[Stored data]

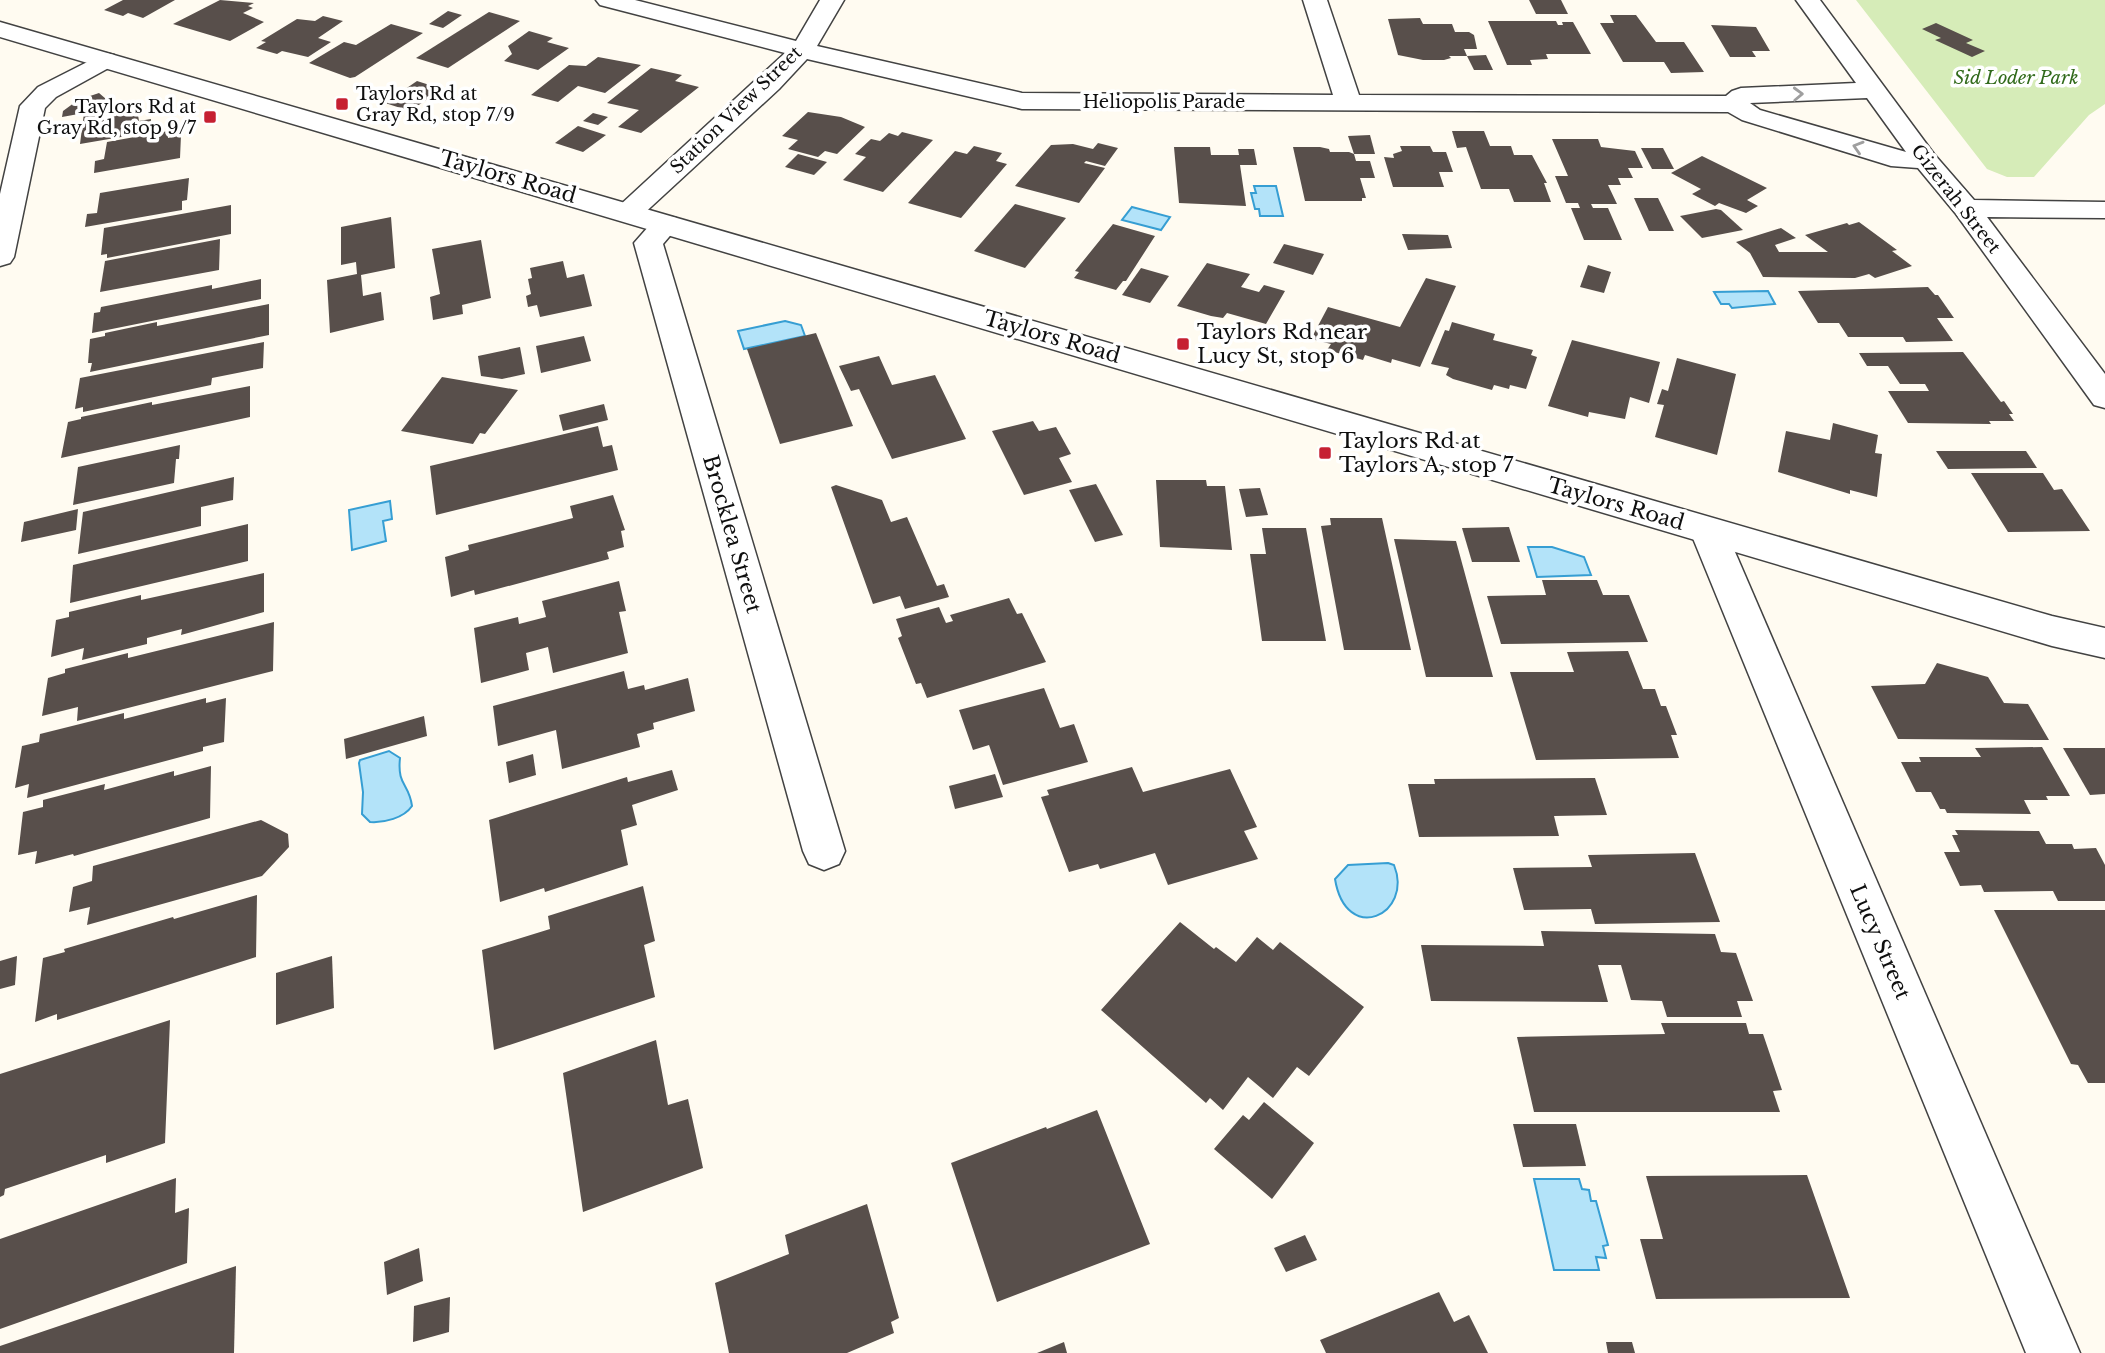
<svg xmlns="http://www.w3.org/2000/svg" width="2105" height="1353" font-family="'Libre Baskerville',serif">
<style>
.green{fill:#d6ecb8}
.water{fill:#b3e3f9;stroke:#369ed3;stroke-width:2}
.building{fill:#584f4b}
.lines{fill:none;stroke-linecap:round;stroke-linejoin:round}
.minor-casing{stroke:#424242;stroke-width:3}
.tertiary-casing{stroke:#424242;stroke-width:3}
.minor{fill:#fff;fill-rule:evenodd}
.tertiary{fill:#fff;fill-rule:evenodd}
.oneway{stroke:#9f9f9f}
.poi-dot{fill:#c62032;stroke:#fff;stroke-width:2.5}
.labels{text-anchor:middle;stroke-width:7;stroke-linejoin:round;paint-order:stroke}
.far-park-label{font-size:18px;font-style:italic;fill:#316a1b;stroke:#fff}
.far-poi-label{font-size:18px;fill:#0f0f0f;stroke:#fff;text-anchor:start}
.far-street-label{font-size:18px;fill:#0f0f0f;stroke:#fff}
.street-label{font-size:21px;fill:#0f0f0f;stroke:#fff}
.poi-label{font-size:21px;fill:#0f0f0f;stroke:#fff;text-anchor:start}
</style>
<rect width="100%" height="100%" fill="#fffbf1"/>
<path class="green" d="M1856 0H2105V104L2089 115 2034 177H2007L1987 169Z"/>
<g class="water">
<path d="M1254 186H1276L1283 216H1260L1259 209H1255L1251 193H1256Z"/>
<path d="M1132 207 1170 217 1161 230 1122 220Z"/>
<path d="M1768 291 1775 304 1732 308 1729 304H1721L1714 292Z"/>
<path d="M785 321 801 325 805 336 744 349 738 331Z"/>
<path d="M390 501 392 519 383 521 386 541 352 550 349 510Z"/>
<path d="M1528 547H1552L1584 557 1591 575 1537 577Z"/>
<path d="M389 751 400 758C397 786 409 783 412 806 404 818 384 823 370 822L362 814 363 792 359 763 360 760Z"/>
<path d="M1388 863 1394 865C1414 915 1346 946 1335 879L1348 865Z"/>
<path d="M1534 1179H1579L1582 1189 1589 1190 1591 1201H1596L1608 1245 1603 1246 1606 1258 1596 1257 1599 1270H1554Z"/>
</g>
<g class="building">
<path d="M123 0H175L143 18 128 13 123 16 104 10Z"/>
<path d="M220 0 254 3 248 6 253 8 243 13 264 22 230 41 173 24Z"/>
<path d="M1529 0H1561L1568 14H1536Z"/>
<path d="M448 11 462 15 443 28 429 24Z"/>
<path d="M489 12 520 21 448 68 416 58Z"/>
<path d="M1610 15H1636L1656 42H1684L1704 72 1671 73 1664 62H1623L1600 23H1614Z"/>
<path d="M323 16 343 21 318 38 331 42 308 57 282 51 277 54 256 48 266 42 261 41 297 19 315 21Z"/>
<path d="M1420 18 1423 24H1452L1455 32H1469L1474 35 1477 49H1464L1467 56H1449L1451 58 1444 60H1423L1398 55 1388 19Z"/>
<path d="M1488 21H1556L1558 25H1563L1562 22H1573L1591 54H1546L1548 59 1530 60 1532 65H1507Z"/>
<path d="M1936 23 1973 40 1966 43 1985 51 1972 57 1935 40 1941 38 1922 29Z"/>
<path d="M391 24 423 33 355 77 350 78 309 63 344 42 356 45Z"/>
<path d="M1711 25 1756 27 1770 51H1752L1756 57H1730Z"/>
<path d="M529 31 553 38 547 42 569 48 538 70 504 61 512 54 508 46Z"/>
<path d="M1486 55 1493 70H1474L1467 56Z"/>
<path d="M598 57 641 65 605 93 578 86 558 102 531 95 569 65 586 66Z"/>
<path d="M651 68 682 75 675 81 699 87 641 133 618 127 639 110 607 103Z"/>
<path d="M417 81 442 89 410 111 385 103Z"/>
<path d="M99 93 106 99 137 109 139 121 151 119 150 132 80 144 84 113 62 117 63 111 78 100Z"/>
<path d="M808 112 841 117 865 127 837 154 825 151 818 157 788 149 798 140 782 136Z"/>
<path d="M593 113 608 117 598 125 583 121Z"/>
<path d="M578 126 606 135 583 152 555 143Z"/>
<path d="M168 131V138L181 135 180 158 94 173 95 161 104 159 107 142Z"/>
<path d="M1452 131H1484L1490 146H1511L1514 155H1532L1547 183H1544L1551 202H1514L1509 189H1481L1466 147 1457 148Z"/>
<path d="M902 132 933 140 883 192 843 180 866 157 855 154 871 139 880 141 889 133 898 136Z"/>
<path d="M1370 135 1375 154H1354L1348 136Z"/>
<path d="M1552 139H1598L1601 147 1635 151 1643 168H1628L1633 178H1618L1621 185H1608L1617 204H1591L1593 208H1608L1622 240H1584L1571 208H1580L1578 203H1566L1555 176H1568Z"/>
<path d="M1098 143 1118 148 1105 166 1086 161 1084 163 1105 168 1079 203 1015 186 1051 145 1073 144 1093 149Z"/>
<path d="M974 146 1002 153 996 161 1007 164 961 218 908 203 955 151 967 154Z"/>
<path d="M1400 146H1430L1433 152H1446L1453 172H1439L1444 187H1393L1384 157 1394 158 1393 154 1402 151Z"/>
<path d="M1174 147H1210L1211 155H1239L1238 149H1254L1257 165H1240L1246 206 1179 203Z"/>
<path d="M1293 147H1320L1329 149 1330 152H1349L1354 154 1356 161H1370L1375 178H1360L1366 198H1362V201H1305Z"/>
<path d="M1641 148H1663L1674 169H1652Z"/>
<path d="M798 154 827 162 814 175 785 167Z"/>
<path d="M1702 156 1767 188 1747 200 1758 206 1746 213 1719 203 1715 206 1692 194 1701 189 1671 173Z"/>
<path d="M189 178 187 200 182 201V210L85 227 87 214 97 213 100 193Z"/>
<path d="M1634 198H1658L1674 231H1649Z"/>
<path d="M1015 204 1066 218 1025 268 974 251Z"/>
<path d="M231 205V234L107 258V254L101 255 104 228Z"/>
<path d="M1716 209 1721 210 1743 230 1702 238 1680 216Z"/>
<path d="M391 217 395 268 361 275 363 296 381 292 384 320 330 333 327 280 357 274 356 262 341 265V227Z"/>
<path d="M1859 222 1897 250 1892 251 1912 266 1875 278 1869 274 1855 278 1763 277 1750 253 1736 242 1781 228 1796 238 1775 245 1779 252H1828L1805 235 1847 223 1849 225Z"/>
<path d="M1113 224 1155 236 1126 281H1123L1116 290 1074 278 1079 272 1075 271Z"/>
<path d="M1402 234 1448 235 1452 248 1408 250Z"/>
<path d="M220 239 219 270 100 292 105 261Z"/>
<path d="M481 240 491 298 462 305 463 314 433 320 430 297 440 294 432 249Z"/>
<path d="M1284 244 1324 254 1313 275 1273 263Z"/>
<path d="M563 261 567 278 584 274 592 306 540 317 537 305 528 307 526 296 531 294 528 279 532 278 530 268Z"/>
<path d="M1207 263 1250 274 1241 287 1259 292 1264 285 1285 291 1266 324 1227 313 1223 318 1211 316 1177 306Z"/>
<path d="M1588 265 1611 272 1604 293 1580 287Z"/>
<path d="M1141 268 1169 276 1150 303 1122 295Z"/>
<path d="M1426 278 1456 286 1420 367 1392 359 1391 363 1365 355 1363 360 1327 350 1331 344 1311 339 1328 307 1400 327Z"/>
<path d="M261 279V299L92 333 94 313 100 312 101 307 212 285V289Z"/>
<path d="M1928 287 1935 295H1938L1954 318H1937L1953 341 1906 342 1903 337H1848L1839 323H1818L1798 291Z"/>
<path d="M269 304V335L90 372 92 363H88L90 339 105 336V333L157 322V326Z"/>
<path d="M1452 322 1495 334 1493 340 1533 350 1531 355 1537 357 1526 389 1510 385 1509 389 1494 385 1492 390 1453 379 1446 375 1449 368 1431 364 1445 330 1449 331Z"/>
<path d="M816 333 853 426 780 444 747 349Z"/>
<path d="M584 336 591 361 541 373 536 346Z"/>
<path d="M1572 340 1660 362 1649 403 1630 397 1625 419 1589 412 1588 417 1548 406Z"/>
<path d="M264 342 263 368 212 378 211 385 83 412V407L75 409 80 378Z"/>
<path d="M520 347 525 374 502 379 481 376 478 356Z"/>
<path d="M1963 352 2001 402 2004 401 2013 414H2009L2014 421H1989L1991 424 1908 423 1888 391H1929L1925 384H1900L1888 366H1867L1859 353Z"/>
<path d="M879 356 892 385 935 375 966 439 892 459 859 389 851 391 839 366Z"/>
<path d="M1677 358 1736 374 1717 455 1655 437 1664 405 1657 404 1662 389 1668 391Z"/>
<path d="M442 377 518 390 485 434 480 433 473 444 401 431Z"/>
<path d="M250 386V417L61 458 68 422 81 419V417L152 402V405Z"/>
<path d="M604 404 608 420 563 431 559 415Z"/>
<path d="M1033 421 1039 431 1056 427 1071 454 1059 458 1072 482 1024 495 992 431Z"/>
<path d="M1833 423 1878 435 1875 453 1882 454 1877 497 1850 490V494L1778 472 1786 431 1830 440Z"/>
<path d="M598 426 603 447 612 445 618 470 436 515 430 466Z"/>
<path d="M180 445 179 459H176L174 483 73 505 78 467Z"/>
<path d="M1936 451H2026L2037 468 1948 469Z"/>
<path d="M1971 473H2043L2054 490 2062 489 2090 531 2008 532Z"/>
<path d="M234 477 233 500 201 507V526L78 554 83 512Z"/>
<path d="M1156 480H1206L1207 486H1225L1232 550 1160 547Z"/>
<path d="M1096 484 1123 535 1095 542 1069 490Z"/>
<path d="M836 485 882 500 891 522 907 517 937 586 944 584 949 597 905 609 900 596 873 604 831 487Z"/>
<path d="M1260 488 1268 515 1246 517 1239 489Z"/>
<path d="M613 495 625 530 621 531 624 547 607 552 609 559 475 595 474 590 451 597 445 557 469 550 468 545 573 518 570 506Z"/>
<path d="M78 509 76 530 21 542 24 522Z"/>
<path d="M1330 518H1382L1411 650H1344L1321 526 1331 525Z"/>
<path d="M248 524V561L70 603 73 565Z"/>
<path d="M1509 527 1520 562H1472L1462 528Z"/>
<path d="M1262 528H1306L1326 641H1262L1250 554H1266Z"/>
<path d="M1394 539 1456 541 1493 677H1426Z"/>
<path d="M264 573V612L181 635 182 629 147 638V644L82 660 84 648 51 657 56 620 69 617V612L141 595V600Z"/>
<path d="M1542 580H1597L1603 595H1629L1648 642 1501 644 1487 596 1546 595Z"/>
<path d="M619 581 626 611 619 612 628 653 553 673 548 647 526 653 529 670 481 683 474 628 518 617 519 624 546 617 542 601Z"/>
<path d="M1009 598 1017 614 1022 613 1046 662 927 698 921 683 916 684 898 638 902 636 896 619 939 607 946 623 953 621 950 615Z"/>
<path d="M274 622 273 671 77 721 78 707 42 716 48 678 65 673V669L128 653V658Z"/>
<path d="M1628 651 1643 689H1655L1661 706H1666L1677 735H1671L1679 758 1536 760 1510 672H1574L1567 652Z"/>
<path d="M1937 663 1988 677 2004 703 2028 704 2049 740 1898 739 1871 686 1925 684Z"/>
<path d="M624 671 628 689 644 685 645 690 688 678 695 711 653 723 654 729 637 734 640 747 562 769 556 730 498 746 493 706Z"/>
<path d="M1044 688 1060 728 1074 724 1088 762 1003 785 989 745 973 750 959 710Z"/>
<path d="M206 698V703L226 698 224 742 203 747V751L27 798 29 784 15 788 22 746 39 742 40 734 124 713V719Z"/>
<path d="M424 716 427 736 346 759 344 739Z"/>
<path d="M2042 747 2070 796H2046L2048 800H2024L2031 814 1947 813 1945 809H1940L1931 792H1916L1901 762H1921L1919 757H1981L1975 748Z"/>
<path d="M2063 748H2105V794L2090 795Z"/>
<path d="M533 754 536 775 509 783 506 762Z"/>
<path d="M211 766 210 818 74 856 73 854 35 864 37 851 18 855 23 812 43 807V800L105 784 104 790 174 771V776Z"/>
<path d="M1132 767 1143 792 1230 769 1257 827 1244 831 1258 859 1168 885 1155 853 1100 869 1098 864 1069 872 1041 797 1049 795 1047 790Z"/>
<path d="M672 770 678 790 632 805 637 825 621 830 628 865 545 892 544 888 500 902 489 820 627 777 628 782Z"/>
<path d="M995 774 1003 797 955 809 949 786Z"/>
<path d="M1595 778 1607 815 1554 816 1559 836 1419 837 1408 784H1435L1434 779Z"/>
<path d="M261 820 288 834 289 847 262 876 87 925 90 907 69 912 73 887 92 881 93 866Z"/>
<path d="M1955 830 2039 831 2046 844H2072L2074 849 2096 848 2105 865V901H2058L2053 891 1984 892 1981 885 1960 886 1944 852H1960L1952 835H1958Z"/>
<path d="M1695 853 1720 922 1595 924 1591 909 1524 910 1513 868 1592 867 1588 855Z"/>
<path d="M643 886 655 941 644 945 655 997 494 1050 482 950 550 929 548 916Z"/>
<path d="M257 895 256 957 57 1020V1014L35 1022 43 958 65 952 64 949 173 917 174 919Z"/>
<path d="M1994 910H2105V1083H2088L2078 1065 2071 1064Z"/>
<path d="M1180 922 1214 949 1216 947 1236 962 1257 937 1273 950 1280 942 1364 1007 1309 1076 1297 1067 1273 1098 1248 1077 1223 1110 1210 1098 1206 1103 1101 1010Z"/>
<path d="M1541 931 1715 934 1721 952 1736 953 1753 1001H1737L1742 1017H1667L1662 1001 1631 1000 1621 965H1598L1608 1002 1431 1001 1421 945 1544 946Z"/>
<path d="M17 956 15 985 0 989V961Z"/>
<path d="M332 956 334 1008 276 1025V973Z"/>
<path d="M170 1020 165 1143 106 1163V1155L5 1189 4 1195 0 1197V1074Z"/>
<path d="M1661 1023H1746L1749 1034H1763L1782 1090 1773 1091 1780 1112H1534L1517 1037 1665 1034Z"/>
<path d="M656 1040 668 1105 688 1099 703 1168 583 1212 563 1073Z"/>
<path d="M1264 1102 1314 1143 1272 1199 1214 1149 1243 1115 1249 1120Z"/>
<path d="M1097 1110 1150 1244 997 1302 951 1163 1046 1127 1047 1129Z"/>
<path d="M1513 1124H1576L1586 1166 1523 1167Z"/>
<path d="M1807 1175 1850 1298 1656 1299 1640 1239H1663L1646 1176Z"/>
<path d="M176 1178 175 1213 189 1208 187 1263 0 1329V1239Z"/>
<path d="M867 1204 899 1318 891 1322 894 1333 847 1353H729L715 1283 789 1254 785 1235Z"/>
<path d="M1305 1235 1317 1260 1286 1272 1274 1248Z"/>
<path d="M419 1248 423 1281 387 1295 384 1262Z"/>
<path d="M236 1266 234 1353H0V1346Z"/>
<path d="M1439 1292 1454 1322 1469 1315 1488 1353H1326L1320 1340Z"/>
<path d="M450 1297 449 1332 413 1342 414 1306Z"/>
<path d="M1064 1342 1067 1353H1037Z"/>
<path d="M1606 1342H1632L1635 1353H1608Z"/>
</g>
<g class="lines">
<defs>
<g id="minor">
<path d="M596 0H635L796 41 820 0H844L817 46 1022 93 1333 95 1303 0H1327L1359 95 1726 96 1732 91 1741 88 1856 83 1796 0H1820L1934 154 1974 200 2105 202V218L1987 217 2105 374V408L2094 405 1956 214 1918 168 1891 166 1742 120 1728 112 1022 109 807 59 779 89 639 218 629 220 619 218 615 212 619 206 785 53 600 5ZM1867 98 1906 152 1760 110 1750 103Z"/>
<path d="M105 53 114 55 117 60 114 65 56 97 45 108 14 257 10 263 0 266V194L20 106 38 87Z"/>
<path d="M666 216 676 218 680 224 663 244 845 851 839 864 824 870 809 864 803 851 634 243 656 218Z"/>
<path d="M1708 518 1720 522 1726 531 2080 1353H2026L1690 531 1696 522Z"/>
</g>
<path id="tertiary" d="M0 22 2052 616 2105 628V658L2052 646 0 37Z"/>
</defs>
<use href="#minor" class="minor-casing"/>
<use href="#tertiary" class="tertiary-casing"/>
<use href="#minor" class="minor"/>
<use href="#tertiary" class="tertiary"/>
</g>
<defs><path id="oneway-chevron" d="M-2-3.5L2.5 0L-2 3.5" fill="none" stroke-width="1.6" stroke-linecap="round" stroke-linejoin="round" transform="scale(1.75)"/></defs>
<g class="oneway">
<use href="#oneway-chevron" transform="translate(1798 94) rotate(-2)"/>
<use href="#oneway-chevron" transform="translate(1858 147) rotate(-163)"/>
</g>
<g class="poi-dot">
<rect x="335" y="97" width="14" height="14" rx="3.5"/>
<rect x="203" y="110" width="14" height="14" rx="3.5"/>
<rect x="1176" y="337" width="14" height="14" rx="3.5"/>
<rect x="1318" y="446" width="14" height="14" rx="3.5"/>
</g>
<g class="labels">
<g class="far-park-label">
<text x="2016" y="84">Sid Loder Park</text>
</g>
<g class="far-poi-label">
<text x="356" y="100">Taylors Rd at<tspan x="356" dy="21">Gray Rd, stop 7/9</tspan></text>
<text x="196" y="113" text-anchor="end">Taylors Rd at<tspan x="196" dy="21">Gray Rd, stop 9/7</tspan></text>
</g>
<g class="far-street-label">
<text x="1164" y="108">Heliopolis Parade</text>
<text transform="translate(736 110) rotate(-44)" y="6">Station View Street</text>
<text transform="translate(1956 199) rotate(52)" y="6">Gizerah Street</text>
</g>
<g class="street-label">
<text transform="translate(508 177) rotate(16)" y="7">Taylors Road</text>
<text transform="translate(1052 337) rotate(16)" y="7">Taylors Road</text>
<text transform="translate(1616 504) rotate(16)" y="7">Taylors Road</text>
<text transform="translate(732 534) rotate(74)" y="7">Brocklea Street</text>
<text transform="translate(1880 942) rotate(67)" y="7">Lucy Street</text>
</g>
<g class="poi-label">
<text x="1197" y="339">Taylors Rd near<tspan x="1197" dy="24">Lucy St, stop 6</tspan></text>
<text x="1339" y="448">Taylors Rd at<tspan x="1339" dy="24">Taylors A, stop 7</tspan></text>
</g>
</g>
</svg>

*What you should do*.
Wherever the string "lines" shows up in a line above, tally that line, and answer with the final number alone.

*Output of the task*.
2